Ogün BMC, En Yüksek Üretim, En Fazla İstihdam, Başarılı Ar- Ge Çalışmaları, Başarılı İnovasyon Çalışmaları, Başarılı Marka Yurtdışı Satış, Her Meslek Grubunda En Yüksek İhracat dallarında ödüle layık görülerek 6 ödül birden almıştı.
Buraya kadar her şey bir güzel rüya gibidir.
Aradan henüz birkaç ay geçti.
Ne oldu da üretim durduruldu?
6 ödüle layık görülen BMC ’in İzmir Bornova İlçesi Pınarbaşı fabrikasında çalışan 1500 işçi 10 aydır aylık ücretlerini alamadılar ve yollara düştüler?
Sayın bakana sormak gerek;
Hani, Türkiye'de geldiğimiz nokta gıpta ile kıskançlıkla bakılacak bir noktadaydı.
Bu tören niye yapılmıştı? Neden ödüller verilmişti?
Sadece ihaleleri alan yandaş iş adamlarına bir teşekkür, minnet borcu için miydi?
****
253 firmanın ödüllendirildiği törende, farklı kriterlerde 6 ayrı ödülün sahibi olan BMC, 1989 yılından beri Türkiye’nin en büyük holdinglerinden biri olan Çukurova Holding tarafından alınmış.
Bu büyük Holdingin Yönetim Kurulu Başkanı ilk şahsi şirketini 1966 yılında 100 bin lira sermaye ile kurmuş. Bugün Tükceel ve Dijitürk’ün iki bankanın, Akşam Grubu'nu Ilıcak ailesinden, Show Tv'yi ise Erol Aksoy'dan satın alan birçok şirket ve kuruluşun sahibi olan Mehmet Emin Karamehmet’tir.
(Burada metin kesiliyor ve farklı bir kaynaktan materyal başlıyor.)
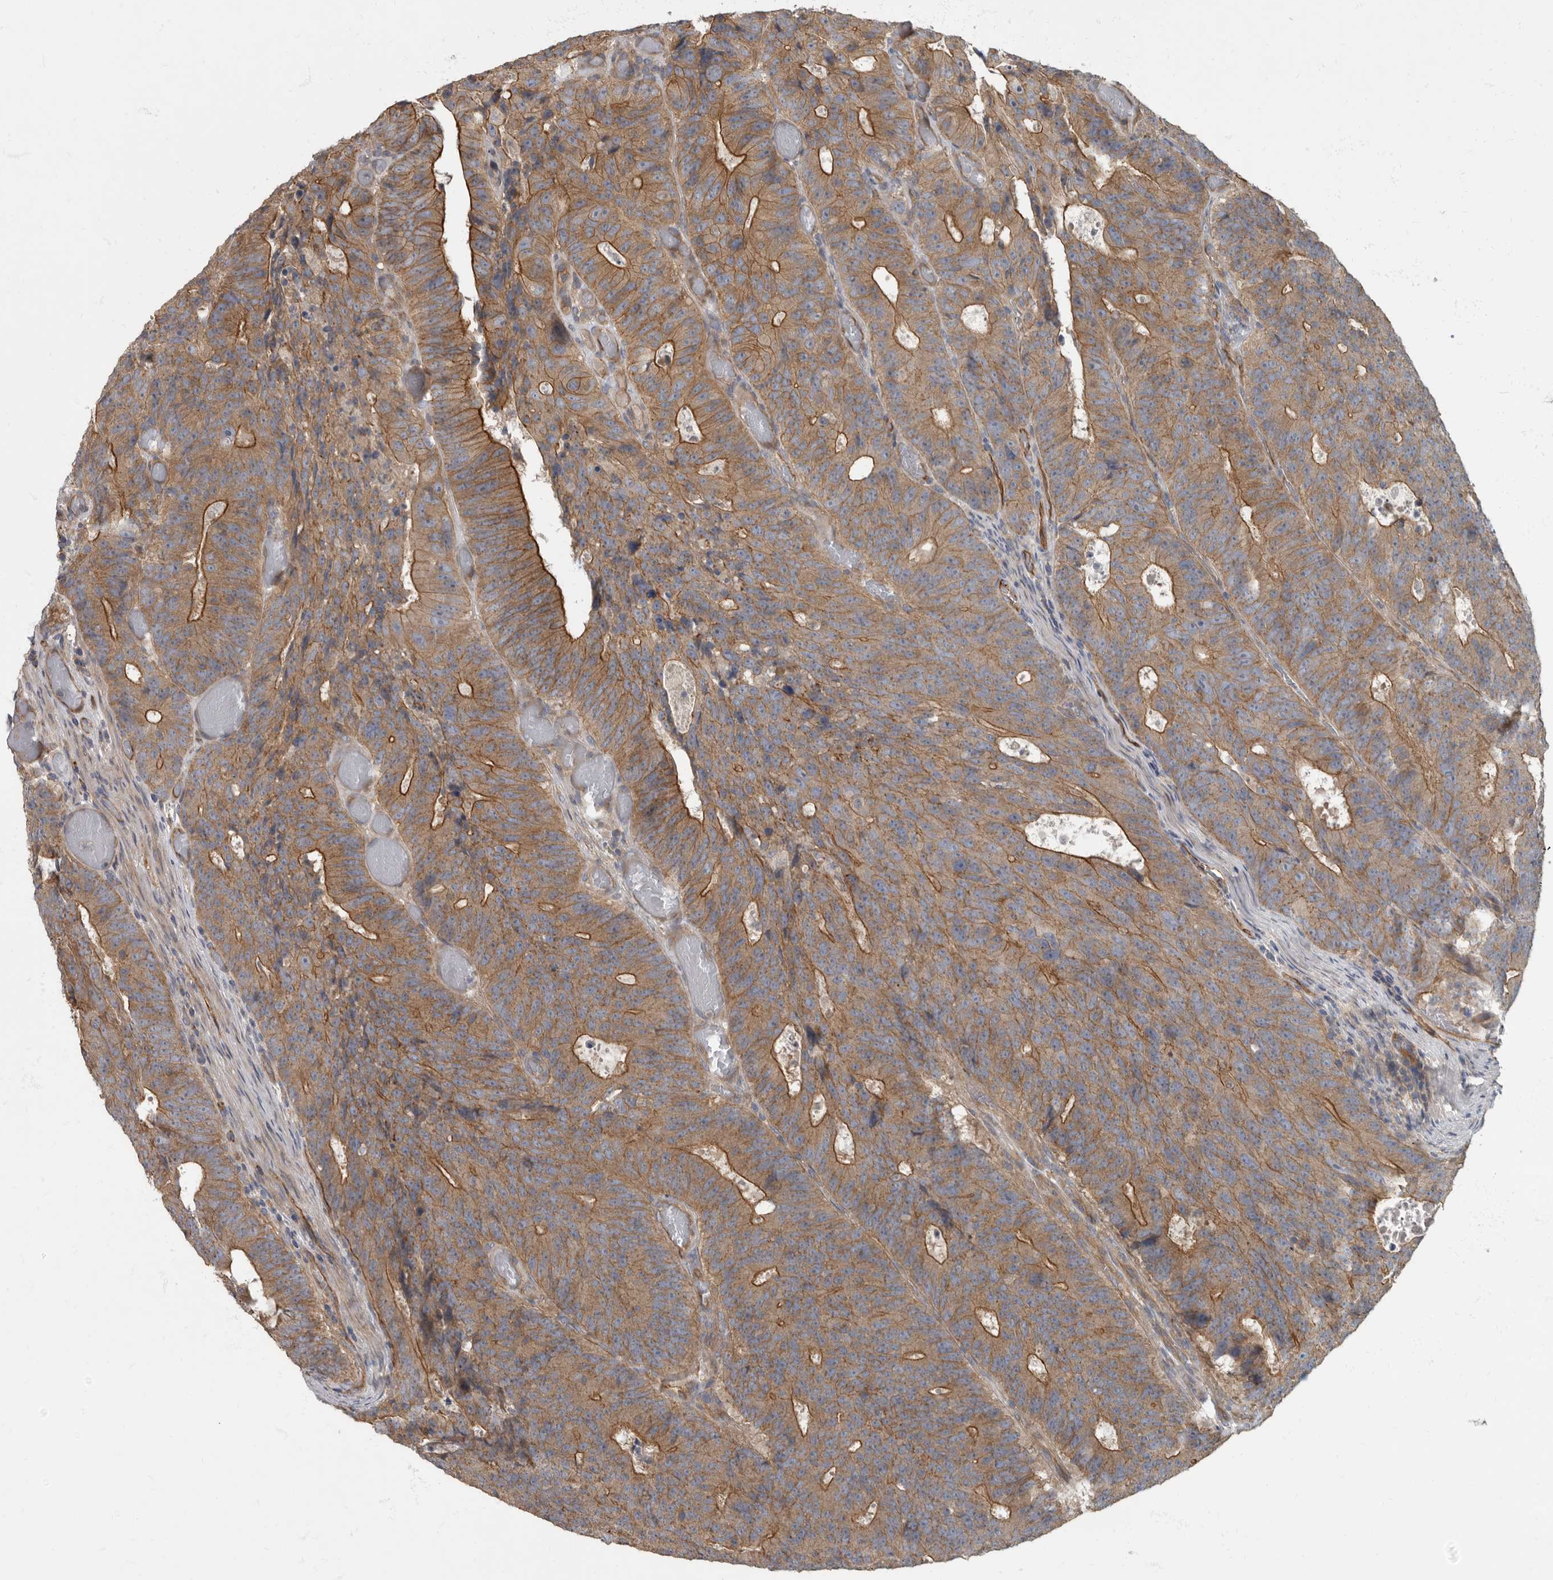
{"staining": {"intensity": "moderate", "quantity": ">75%", "location": "cytoplasmic/membranous"}, "tissue": "colorectal cancer", "cell_type": "Tumor cells", "image_type": "cancer", "snomed": [{"axis": "morphology", "description": "Adenocarcinoma, NOS"}, {"axis": "topography", "description": "Colon"}], "caption": "The image demonstrates immunohistochemical staining of colorectal adenocarcinoma. There is moderate cytoplasmic/membranous positivity is seen in approximately >75% of tumor cells. The staining was performed using DAB to visualize the protein expression in brown, while the nuclei were stained in blue with hematoxylin (Magnification: 20x).", "gene": "PDK1", "patient": {"sex": "male", "age": 87}}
Bildiğimiz kadarıyla Türkiye’nin en büyük iş adamlarından tekidir.
Sadece Türkcell’in 3 milyar dolarlık yatırımına karşın bugün için 17 milyar dolara ulaşan değeri ile dünyanın dev şirketleri arasına girmeyi başardığı söyleniyor.
Allah ya kulum yürü demiş, şahıs yürümüş. Kimsenin parasında pulunda gözümüz olmaz asla. Allah artırsın diyelim.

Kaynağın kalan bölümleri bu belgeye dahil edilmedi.